Mary Luba

Personal information
- Full name: Mary Bridget Luba
- Date of birth: August 20, 1993 (age 32)
- Place of birth: Shorewood, Wisconsin, U.S.
- Height: 5 ft 8 in (1.73 m)
- Position: Midfielder

Youth career
- 2008–2009: Shorewood High School
- 2009: FC Milwaukee

College career
- Years: Team / Apps / (Gls)
- 2011–2014: Marquette Golden Eagles / 85 / (21)

Senior career*
- Years: Team / Apps / (Gls)
- 2015–2017: Chicago Red Stars / 4 / (0)

= Mary Luba =

American professional soccer midfielder (born 1993)

Mary Bridget Luba (born August 20, 1993) is an American professional soccer midfielder who played for Chicago Red Stars in NWSL. She is a graduate of engineering from Marquette University and played collegiate soccer for Marquette Golden Eagles.

==Early life==
Raised in Shorewood, Wisconsin with three older siblings, Luba attended Shorewood High School. Luba is afraid of heights and likes kites.

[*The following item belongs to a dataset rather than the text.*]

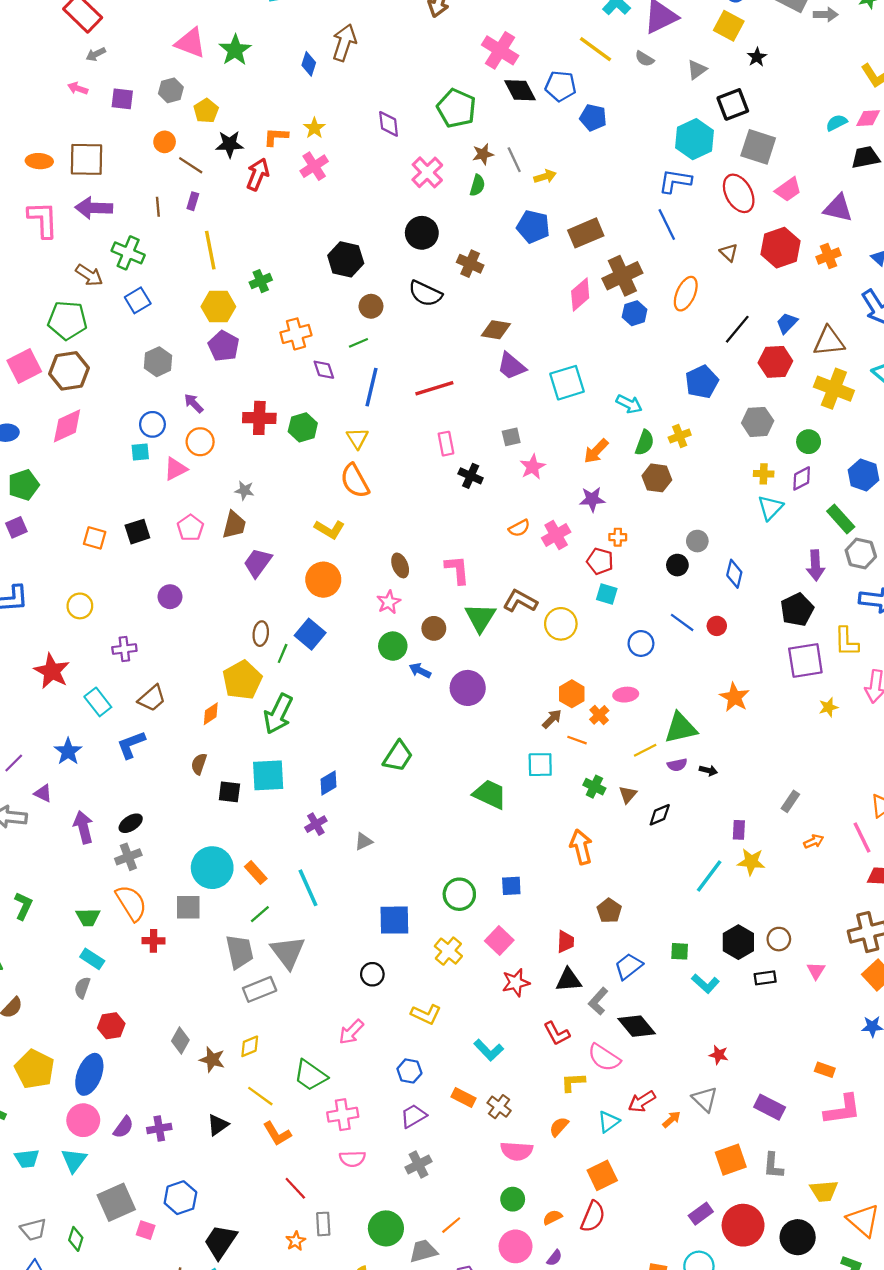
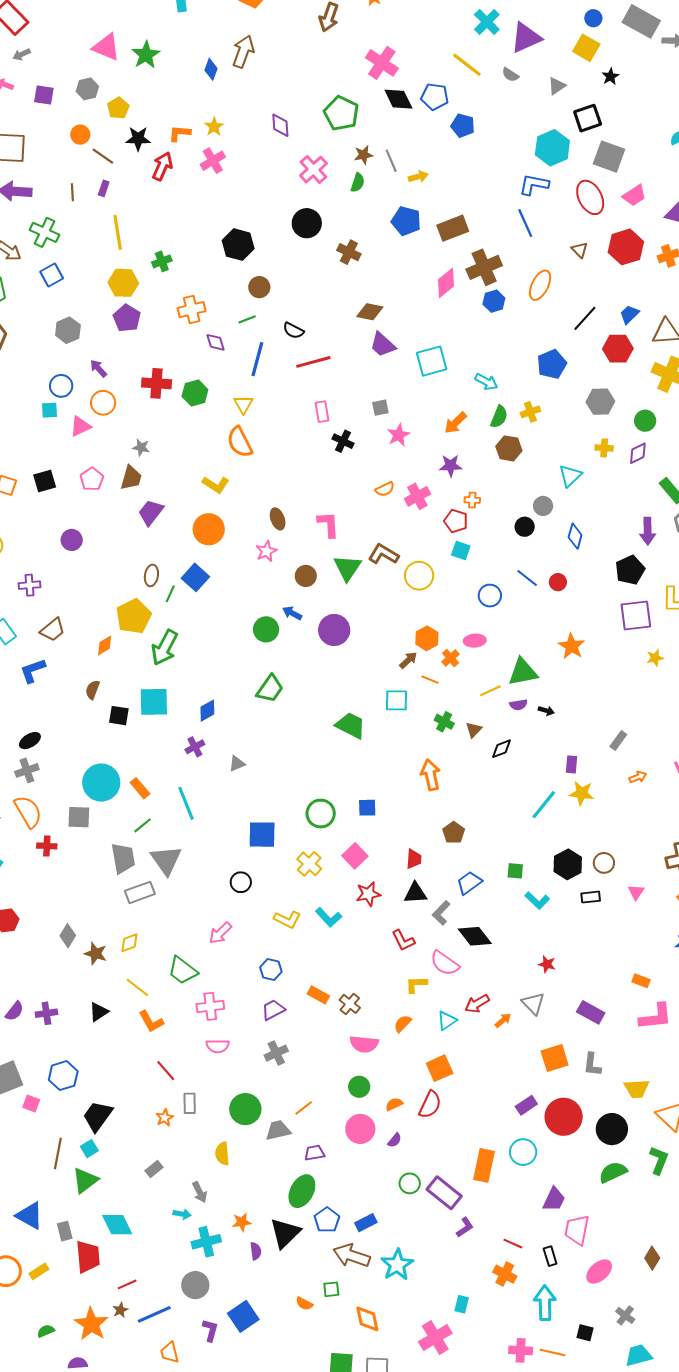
black semicircle: (425, 294) -> (293, 331), moved, size x0.7
cyan triangle: (770, 508) -> (570, 476), moved
green circle: (393, 646) -> (266, 629), moved
cyan L-shape: (489, 1050) -> (329, 917), moved

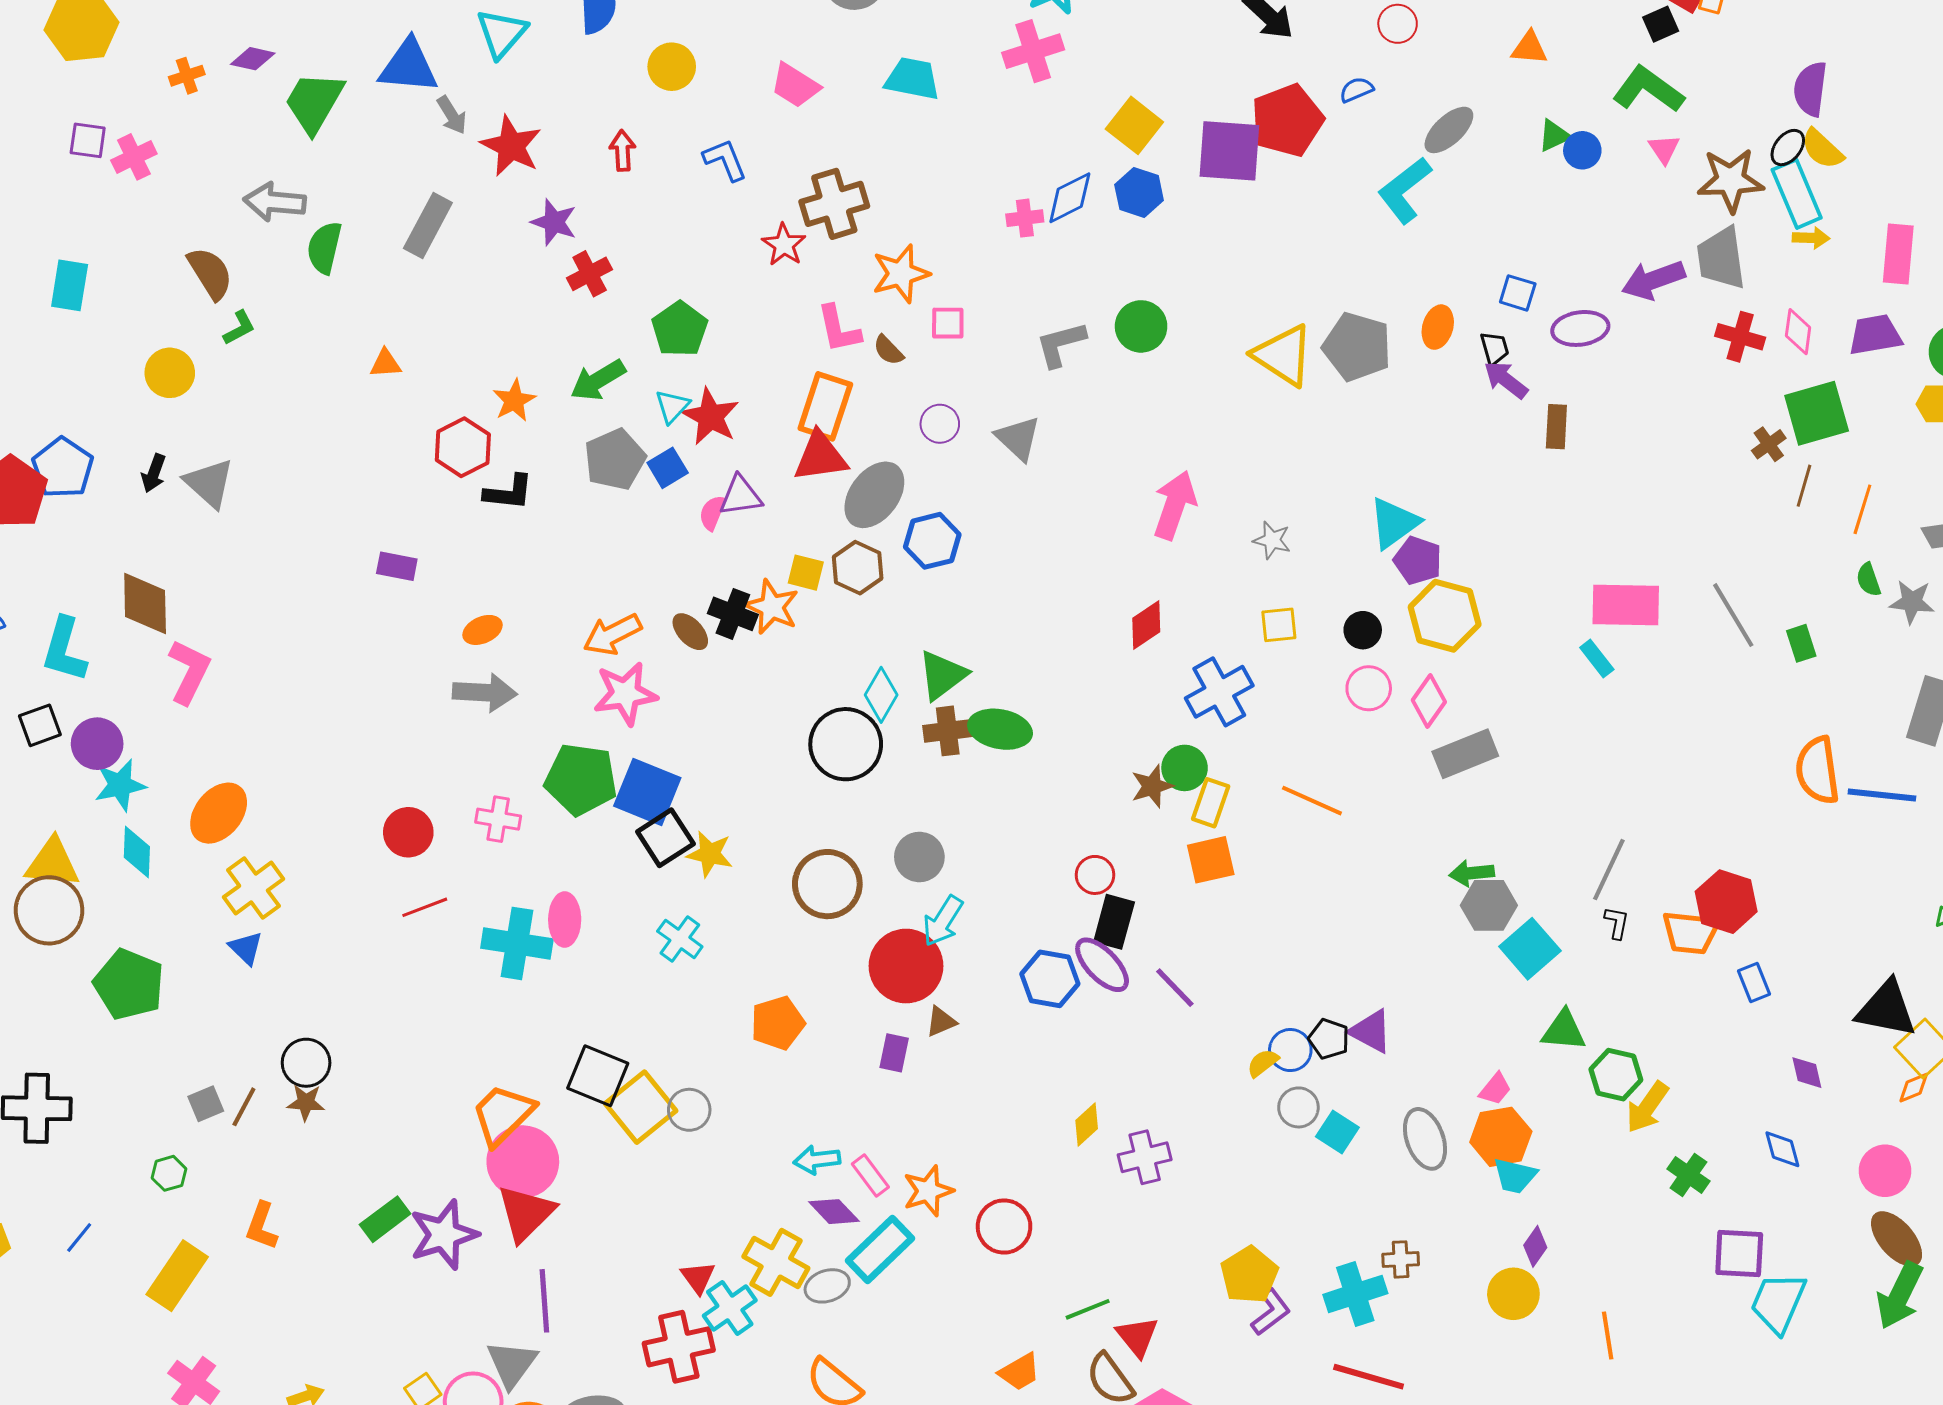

===Marquette University===
Luba attended Marquette University where she majored in engineering and played for the Golden Eagles in Big East Conference. In 2013, Luba was named to several Big East honorary teams including the Big East All-Academic Team; All-BIG EAST Second Team; NSCAA Women's NCAA Division I All-Northeast Region Third Team; NSCAA Scholar All-North/Central Region First Team; Big East All-Tournament team; and was also named Outstanding Offensive Player of the Big East Tournament.
In 2014, Luba was named to All-Big East First Team, as well as to NSCAA NCAA Division I Women's All-Northeast Region second team.

==Playing career==

===Club===
In 2015, Luba was eligible for National Women's Soccer League college draft. She played for the Chicago Red Stars during the preseason in 2015.

During the regular season while several team members of Chicago Red Stars were away representing United States women's national soccer team at
2015 FIFA Women's World Cup Luba made her debut in National Women's Soccer League. Luba also played for the Chicago Red Stars Reserves team and won the Women's Premier Soccer League national championship in July 2015. On September 2, 2015, Chicago Red Stars announced the signing of Mary Luba for the remainder of 2015 Chicago Red Stars season, just one game before the end of regular season.

In October 2017, Chicago Red Stars waived Luba to make room for Yūki Nagasato on the roster.

==International==
In July 2014, Luba was invited to the training camp of United States under-23 women's national soccer team by coach Steve Swanson.